Poca broma sí, pero, a la luz de los acontecimientos provenientes de China, este consumo de energía y emisiones faraónicas no parecen del todo inevitables. Donde parecía que solo el Big (Heavy) Tech estadounidense muy necesitado en recursos podía rendir bien, la china DeepSeek llega a resultados similares usando mucho menos chips. Según los primeros datos, consume entre un 10% y un 40% menos de energía que sus competidores. Si bien hay que cogerlos con cautela hasta tener más transparencia sobre la realidad de la IA asiática, y que incluso así el consumo sigue siendo ingente y no se libra del efecto rebote, esta (relativamente) Little Tech aporta un granito de arena para cuestionar los excesos de la IA de Silicon Valley.

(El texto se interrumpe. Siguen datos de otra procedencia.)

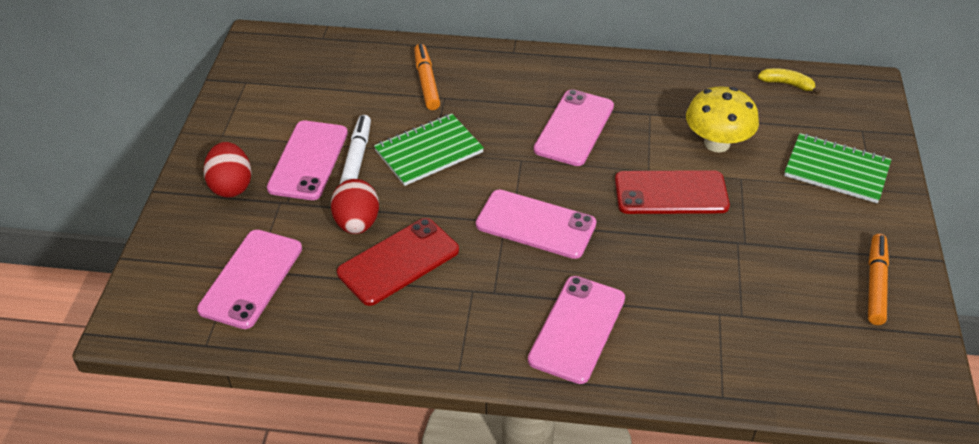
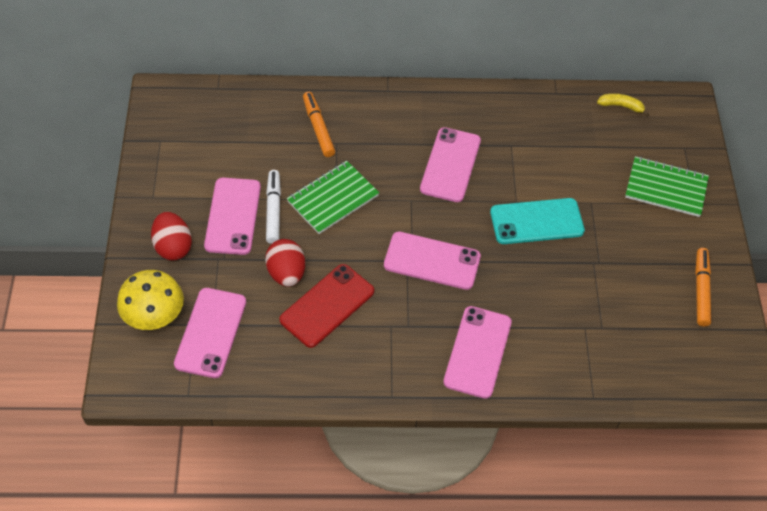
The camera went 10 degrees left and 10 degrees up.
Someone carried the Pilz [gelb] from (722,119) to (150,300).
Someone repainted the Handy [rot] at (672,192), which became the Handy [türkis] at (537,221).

Pero más allá de este pulso energético y geopolítico entre EEUU y China, para ambos se plantea la pregunta del millón: ¿Puede la IA compensar la huella ecológica que ella misma provoca e incluso inclinar la balanza hacia la sostenibilidad? Es lo que piensa Bill Gates. Es cierto que existen usos alentadores para la transición ecológica: redes energéticas más eficientes, modelización climática más potente o investigación científica más rápida. Pero lo mismo se decía de la revolución digital de la High Tech hace 30 años. Hoy, a pesar de sus promesas iniciales en los noventa y de sus usos nada insignificantes a favor de la eficiencia, Internet emite más CO₂ que la aviación y la huella ecológica mundial no ha parado de crecer.
Y recuerden: en el campo de la IA, no solo juega el equipo de la transición ecológica. Al igual que lo hicieron con lo digital, los magnates de las energías fósiles también usan hoy la IA para acelerar la exploración y explotación de hidrocarburos. Y evidentemente, por mucho que, pese al clima, no juegan para perder. ¿In Gates we trust?